Bei der Fraktionssitzung der EVP gestern waren Viktor Orban und ein möglicher Ausschluss der Fidesz-Partei kein Thema. Man vertagte die politisch hochbrisante Frage auf nächste Woche, wenn sich die Abgeordneten in Straßburg sehen. Denn der Fraktionsvorsitzende war gar nicht da: Manfred Weber, Spitzenkandidat für die Europawahlen, sprach gestern beim politischen Aschermittwoch in Passau.
"Es ist die Antwort, die seit Jahren, seit Jahrzehnten Franz Josef Strauß in die Bücher unserer Partei geschrieben hat: Bayern meine Heimat, Deutschland mein Vaterland und Europa meine Zukunft. Und ich lasse mir von keinem Populisten, von keinem Nationalisten einreden, dass das ein Widerspruch ist."
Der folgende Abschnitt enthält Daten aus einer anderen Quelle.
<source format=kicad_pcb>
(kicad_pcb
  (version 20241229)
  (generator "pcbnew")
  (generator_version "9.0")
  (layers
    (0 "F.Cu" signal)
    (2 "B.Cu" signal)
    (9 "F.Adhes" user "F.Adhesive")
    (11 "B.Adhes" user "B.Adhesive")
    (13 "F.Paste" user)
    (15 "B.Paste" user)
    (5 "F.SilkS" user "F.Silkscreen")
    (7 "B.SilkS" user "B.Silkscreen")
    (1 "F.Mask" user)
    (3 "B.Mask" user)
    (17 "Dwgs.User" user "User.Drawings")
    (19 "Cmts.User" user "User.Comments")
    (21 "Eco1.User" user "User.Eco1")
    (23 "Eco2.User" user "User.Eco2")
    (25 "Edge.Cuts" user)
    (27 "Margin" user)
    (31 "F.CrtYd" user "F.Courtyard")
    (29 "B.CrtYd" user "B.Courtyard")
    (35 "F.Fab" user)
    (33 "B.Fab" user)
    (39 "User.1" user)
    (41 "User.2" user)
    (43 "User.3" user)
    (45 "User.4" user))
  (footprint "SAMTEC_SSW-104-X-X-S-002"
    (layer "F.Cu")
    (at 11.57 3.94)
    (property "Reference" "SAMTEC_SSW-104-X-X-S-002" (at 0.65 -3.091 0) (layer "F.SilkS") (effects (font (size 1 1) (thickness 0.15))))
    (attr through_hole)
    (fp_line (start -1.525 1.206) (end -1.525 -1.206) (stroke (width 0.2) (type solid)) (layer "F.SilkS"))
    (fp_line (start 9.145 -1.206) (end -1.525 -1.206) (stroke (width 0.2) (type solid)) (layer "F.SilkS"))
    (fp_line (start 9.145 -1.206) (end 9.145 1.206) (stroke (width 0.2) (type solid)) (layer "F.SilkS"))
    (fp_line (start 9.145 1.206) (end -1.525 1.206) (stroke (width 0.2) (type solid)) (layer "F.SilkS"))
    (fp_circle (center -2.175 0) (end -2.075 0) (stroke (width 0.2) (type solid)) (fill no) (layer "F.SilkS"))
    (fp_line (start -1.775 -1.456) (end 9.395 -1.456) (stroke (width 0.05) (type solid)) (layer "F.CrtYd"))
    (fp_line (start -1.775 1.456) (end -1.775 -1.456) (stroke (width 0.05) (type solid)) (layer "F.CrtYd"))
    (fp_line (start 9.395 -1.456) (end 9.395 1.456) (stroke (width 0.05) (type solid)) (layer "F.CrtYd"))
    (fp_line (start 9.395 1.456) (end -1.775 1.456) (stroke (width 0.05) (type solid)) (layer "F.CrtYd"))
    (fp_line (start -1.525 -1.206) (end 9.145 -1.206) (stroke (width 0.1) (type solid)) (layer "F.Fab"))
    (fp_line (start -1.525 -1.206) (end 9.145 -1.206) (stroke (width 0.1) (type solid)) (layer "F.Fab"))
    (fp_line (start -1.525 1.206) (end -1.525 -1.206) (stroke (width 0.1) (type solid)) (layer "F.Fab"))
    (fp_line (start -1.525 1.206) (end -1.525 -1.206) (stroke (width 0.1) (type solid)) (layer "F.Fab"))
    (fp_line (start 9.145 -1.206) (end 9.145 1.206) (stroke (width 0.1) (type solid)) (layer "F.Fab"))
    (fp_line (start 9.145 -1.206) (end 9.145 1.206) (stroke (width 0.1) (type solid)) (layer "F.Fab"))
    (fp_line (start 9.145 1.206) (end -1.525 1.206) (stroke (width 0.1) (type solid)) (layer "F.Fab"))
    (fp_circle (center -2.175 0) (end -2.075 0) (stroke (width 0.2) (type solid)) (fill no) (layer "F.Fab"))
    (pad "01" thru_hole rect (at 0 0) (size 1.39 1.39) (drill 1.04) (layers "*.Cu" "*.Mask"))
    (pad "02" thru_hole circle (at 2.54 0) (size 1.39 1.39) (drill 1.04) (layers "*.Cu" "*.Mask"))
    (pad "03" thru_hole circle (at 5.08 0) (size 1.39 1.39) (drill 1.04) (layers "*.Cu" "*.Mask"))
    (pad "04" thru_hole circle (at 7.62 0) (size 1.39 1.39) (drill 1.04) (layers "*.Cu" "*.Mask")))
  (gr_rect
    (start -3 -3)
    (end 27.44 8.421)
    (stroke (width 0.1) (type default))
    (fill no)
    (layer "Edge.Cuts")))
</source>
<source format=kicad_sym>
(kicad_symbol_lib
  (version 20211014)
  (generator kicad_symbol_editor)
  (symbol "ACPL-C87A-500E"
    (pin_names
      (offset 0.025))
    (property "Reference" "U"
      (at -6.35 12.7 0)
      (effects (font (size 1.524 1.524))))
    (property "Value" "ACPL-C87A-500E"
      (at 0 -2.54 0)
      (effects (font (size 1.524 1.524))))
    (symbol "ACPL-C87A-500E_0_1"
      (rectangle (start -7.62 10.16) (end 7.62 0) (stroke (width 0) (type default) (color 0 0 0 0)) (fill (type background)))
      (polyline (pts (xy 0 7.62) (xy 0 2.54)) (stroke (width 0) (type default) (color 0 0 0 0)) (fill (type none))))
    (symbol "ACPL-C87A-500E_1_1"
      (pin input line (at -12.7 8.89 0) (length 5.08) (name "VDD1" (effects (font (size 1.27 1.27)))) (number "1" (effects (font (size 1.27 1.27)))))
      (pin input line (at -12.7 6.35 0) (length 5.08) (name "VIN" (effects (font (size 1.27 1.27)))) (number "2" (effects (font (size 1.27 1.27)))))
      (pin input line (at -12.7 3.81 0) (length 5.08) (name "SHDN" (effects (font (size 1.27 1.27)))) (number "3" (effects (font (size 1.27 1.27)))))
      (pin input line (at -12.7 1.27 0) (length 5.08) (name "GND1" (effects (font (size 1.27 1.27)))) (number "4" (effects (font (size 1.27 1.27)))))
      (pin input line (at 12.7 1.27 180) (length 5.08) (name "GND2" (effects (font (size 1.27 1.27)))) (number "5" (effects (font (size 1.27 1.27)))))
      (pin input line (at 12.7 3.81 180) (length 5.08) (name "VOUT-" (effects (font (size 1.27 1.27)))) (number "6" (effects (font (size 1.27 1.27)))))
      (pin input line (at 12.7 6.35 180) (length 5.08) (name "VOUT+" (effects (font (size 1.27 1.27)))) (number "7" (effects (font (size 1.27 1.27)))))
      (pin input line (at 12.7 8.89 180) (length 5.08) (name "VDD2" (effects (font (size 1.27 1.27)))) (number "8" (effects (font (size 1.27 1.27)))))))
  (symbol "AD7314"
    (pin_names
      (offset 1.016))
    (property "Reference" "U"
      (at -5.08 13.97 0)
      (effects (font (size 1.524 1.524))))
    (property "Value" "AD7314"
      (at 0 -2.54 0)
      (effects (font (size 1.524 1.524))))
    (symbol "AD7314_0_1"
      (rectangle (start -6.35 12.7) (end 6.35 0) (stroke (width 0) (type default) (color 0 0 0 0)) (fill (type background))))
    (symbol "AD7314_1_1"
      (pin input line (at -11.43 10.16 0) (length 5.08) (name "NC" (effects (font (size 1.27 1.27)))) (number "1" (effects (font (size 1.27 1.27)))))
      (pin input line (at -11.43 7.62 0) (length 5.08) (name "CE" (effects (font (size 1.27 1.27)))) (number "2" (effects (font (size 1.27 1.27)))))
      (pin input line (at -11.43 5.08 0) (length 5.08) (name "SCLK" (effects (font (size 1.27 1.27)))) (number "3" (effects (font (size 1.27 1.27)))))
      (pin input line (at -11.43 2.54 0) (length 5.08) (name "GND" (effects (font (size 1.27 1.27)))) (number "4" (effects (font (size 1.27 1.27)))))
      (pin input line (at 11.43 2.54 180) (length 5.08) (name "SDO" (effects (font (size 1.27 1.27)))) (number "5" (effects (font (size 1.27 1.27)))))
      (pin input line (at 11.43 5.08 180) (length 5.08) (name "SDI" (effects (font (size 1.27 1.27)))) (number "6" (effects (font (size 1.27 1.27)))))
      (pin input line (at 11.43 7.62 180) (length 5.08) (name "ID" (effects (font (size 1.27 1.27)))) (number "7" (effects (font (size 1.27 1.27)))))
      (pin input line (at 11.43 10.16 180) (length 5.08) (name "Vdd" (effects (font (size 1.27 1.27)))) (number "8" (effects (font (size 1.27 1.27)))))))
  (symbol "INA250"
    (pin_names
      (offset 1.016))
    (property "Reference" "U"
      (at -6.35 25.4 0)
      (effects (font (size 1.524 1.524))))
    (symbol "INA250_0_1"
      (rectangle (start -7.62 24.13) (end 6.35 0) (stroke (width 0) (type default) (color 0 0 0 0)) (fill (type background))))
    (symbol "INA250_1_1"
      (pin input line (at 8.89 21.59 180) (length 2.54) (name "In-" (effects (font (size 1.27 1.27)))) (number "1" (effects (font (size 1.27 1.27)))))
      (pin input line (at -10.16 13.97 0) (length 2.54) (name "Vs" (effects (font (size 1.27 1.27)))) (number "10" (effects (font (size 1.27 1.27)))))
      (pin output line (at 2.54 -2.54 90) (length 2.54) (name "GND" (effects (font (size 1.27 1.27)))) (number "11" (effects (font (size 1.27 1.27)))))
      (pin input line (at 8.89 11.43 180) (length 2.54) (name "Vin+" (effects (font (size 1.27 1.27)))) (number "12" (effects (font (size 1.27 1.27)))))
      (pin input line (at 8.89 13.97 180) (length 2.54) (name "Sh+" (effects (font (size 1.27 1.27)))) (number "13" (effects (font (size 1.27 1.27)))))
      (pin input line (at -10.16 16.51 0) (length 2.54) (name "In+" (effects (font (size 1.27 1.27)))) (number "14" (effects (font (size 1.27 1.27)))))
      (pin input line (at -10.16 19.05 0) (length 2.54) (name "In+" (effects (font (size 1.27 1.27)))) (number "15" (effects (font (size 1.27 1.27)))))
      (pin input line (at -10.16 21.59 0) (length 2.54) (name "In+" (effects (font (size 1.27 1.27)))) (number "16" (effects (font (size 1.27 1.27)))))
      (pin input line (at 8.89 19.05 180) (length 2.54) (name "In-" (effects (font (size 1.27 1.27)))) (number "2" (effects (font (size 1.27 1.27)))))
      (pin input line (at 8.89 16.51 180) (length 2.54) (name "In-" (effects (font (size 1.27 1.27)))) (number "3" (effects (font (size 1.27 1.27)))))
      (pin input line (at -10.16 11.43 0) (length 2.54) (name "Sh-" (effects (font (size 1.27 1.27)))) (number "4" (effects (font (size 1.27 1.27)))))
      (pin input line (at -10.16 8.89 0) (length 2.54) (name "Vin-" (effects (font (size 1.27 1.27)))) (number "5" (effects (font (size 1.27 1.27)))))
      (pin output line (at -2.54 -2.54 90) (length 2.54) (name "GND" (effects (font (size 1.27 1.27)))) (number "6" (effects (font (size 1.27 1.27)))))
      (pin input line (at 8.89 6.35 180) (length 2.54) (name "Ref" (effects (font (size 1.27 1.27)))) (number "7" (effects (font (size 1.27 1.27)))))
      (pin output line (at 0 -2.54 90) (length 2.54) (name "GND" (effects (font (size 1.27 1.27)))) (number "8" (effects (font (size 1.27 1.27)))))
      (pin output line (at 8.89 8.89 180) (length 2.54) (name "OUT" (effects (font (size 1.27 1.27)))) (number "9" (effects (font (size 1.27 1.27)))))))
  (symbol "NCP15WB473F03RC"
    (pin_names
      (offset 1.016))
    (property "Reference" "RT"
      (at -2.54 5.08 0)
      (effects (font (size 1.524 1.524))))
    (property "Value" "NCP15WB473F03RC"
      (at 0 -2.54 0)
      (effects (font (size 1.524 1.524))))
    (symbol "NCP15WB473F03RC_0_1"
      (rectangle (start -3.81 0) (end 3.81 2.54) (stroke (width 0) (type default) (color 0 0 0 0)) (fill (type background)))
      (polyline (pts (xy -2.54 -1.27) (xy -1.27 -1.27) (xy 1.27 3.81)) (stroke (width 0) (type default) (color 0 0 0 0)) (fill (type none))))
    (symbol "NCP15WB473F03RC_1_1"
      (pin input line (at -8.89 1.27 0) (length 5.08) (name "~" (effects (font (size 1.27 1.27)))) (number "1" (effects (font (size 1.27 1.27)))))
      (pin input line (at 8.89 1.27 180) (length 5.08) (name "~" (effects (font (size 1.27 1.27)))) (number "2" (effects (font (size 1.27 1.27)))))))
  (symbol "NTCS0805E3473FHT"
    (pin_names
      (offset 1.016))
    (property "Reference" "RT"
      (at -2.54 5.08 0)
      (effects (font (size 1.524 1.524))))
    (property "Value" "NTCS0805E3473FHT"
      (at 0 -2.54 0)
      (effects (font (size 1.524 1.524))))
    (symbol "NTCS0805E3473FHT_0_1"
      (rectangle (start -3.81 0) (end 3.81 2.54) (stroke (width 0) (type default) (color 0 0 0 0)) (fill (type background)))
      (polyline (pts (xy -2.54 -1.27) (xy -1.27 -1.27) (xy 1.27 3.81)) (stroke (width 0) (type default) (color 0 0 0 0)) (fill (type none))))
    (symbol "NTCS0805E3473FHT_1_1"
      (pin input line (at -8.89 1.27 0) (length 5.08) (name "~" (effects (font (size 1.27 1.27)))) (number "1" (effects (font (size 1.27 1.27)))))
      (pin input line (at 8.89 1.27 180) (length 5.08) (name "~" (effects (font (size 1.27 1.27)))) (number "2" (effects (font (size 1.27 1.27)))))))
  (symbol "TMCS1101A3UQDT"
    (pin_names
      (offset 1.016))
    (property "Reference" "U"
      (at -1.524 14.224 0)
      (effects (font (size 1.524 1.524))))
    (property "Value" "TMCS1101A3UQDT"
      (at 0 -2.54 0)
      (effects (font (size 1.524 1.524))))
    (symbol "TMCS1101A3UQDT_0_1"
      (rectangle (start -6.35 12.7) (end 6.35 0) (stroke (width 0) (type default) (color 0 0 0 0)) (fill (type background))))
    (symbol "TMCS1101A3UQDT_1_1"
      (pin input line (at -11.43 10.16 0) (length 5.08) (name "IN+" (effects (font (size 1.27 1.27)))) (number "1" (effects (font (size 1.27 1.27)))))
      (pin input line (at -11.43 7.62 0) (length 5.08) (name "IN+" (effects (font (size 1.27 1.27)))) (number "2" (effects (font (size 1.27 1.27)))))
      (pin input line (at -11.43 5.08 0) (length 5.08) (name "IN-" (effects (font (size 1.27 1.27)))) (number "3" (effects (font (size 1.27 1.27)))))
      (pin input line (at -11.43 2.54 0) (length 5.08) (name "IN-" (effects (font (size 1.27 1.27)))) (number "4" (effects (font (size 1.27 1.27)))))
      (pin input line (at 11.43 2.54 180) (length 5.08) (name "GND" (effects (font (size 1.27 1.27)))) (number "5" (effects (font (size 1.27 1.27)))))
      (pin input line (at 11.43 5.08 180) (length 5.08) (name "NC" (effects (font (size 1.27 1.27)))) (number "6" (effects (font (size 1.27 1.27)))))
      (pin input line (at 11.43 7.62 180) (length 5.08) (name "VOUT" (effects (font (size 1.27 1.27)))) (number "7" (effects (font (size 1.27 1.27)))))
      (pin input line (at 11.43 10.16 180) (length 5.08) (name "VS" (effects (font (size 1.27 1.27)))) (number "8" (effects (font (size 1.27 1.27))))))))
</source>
Zu Orban direkt äußerte sich Weber nicht, nur am Rande der Veranstaltung. Und tags zuvor schon hatte er in einem Zeitungsinterview dem ungarischen Regierungschef eine Frist gesetzt und Forderungen aufgestellt. Orban müsse sich für seine gegen die EU-Kommission gerichtete Kampagne entschuldigen und diese sofort einstellen. Man denke gar nicht daran, verlautete es bald aus Ungarn:
"Wir hören uns die Meinung von Manfred Weber an", gab der ungarische Regierungssprecher gestern per Twitter zu Protokoll. Die Migration zu stoppen, sei aber wichtiger als die Parteidisziplin.
Ausschluss der Fisdesz-Partei wird immer wahrscheinlicher
Nach einer Kehrtwende sieht es dort also - trotz gewachsenem Gegendruck - nicht aus. In der EVP ist dagegen inzwischen das nötige Quorum erreicht, also eine ausreichende Anzahl von Mitgliedsparteien und Staaten, um einen Ausschluss der Fidesz-Partei zu beantragen.
"Ich finde nämlich, dass die Konservativen in Ungarn die christdemokratischen Werte in keinerlei Weise vertreten. Es gibt zwischen Herrn Orban und mir überhaupt keine Schnittmengen. Warum soll er in einer Partei bleibe, in der ich auch bin, wenn es keine Gemeinsamkeiten gibt."
So formulierte es Kommissionspräsident Juncker kürzlich, der selbst aus Luxemburg stammt und ebenfalls der Europäischen Volkspartei angehört.
Am 20. März steht das Thema auf der Tagesordnung, wenn die politische Versammlung der EVP zusammenkommt, gewissermaßen das Präsidium der Parteienfamilie. Fest steht, dass dann über einen möglichen Ausschluss der Fidesz-Partei gesprochen wird - das genaue Prozedere steht jedoch noch nicht fest.
Alle Optionen liegen auf dem Tisch, sagt Fraktionschef Weber. Beobachter gehen davon aus, dass jedenfalls mehr passieren wird, als die Frage einfach nur zu vertagen. Kommt die Fidesz-Partei bestimmten Bedingungen in der Zukunft nicht nach, dürfte ein Ausschluss - wie es jetzt aussieht - unabwendbar sein.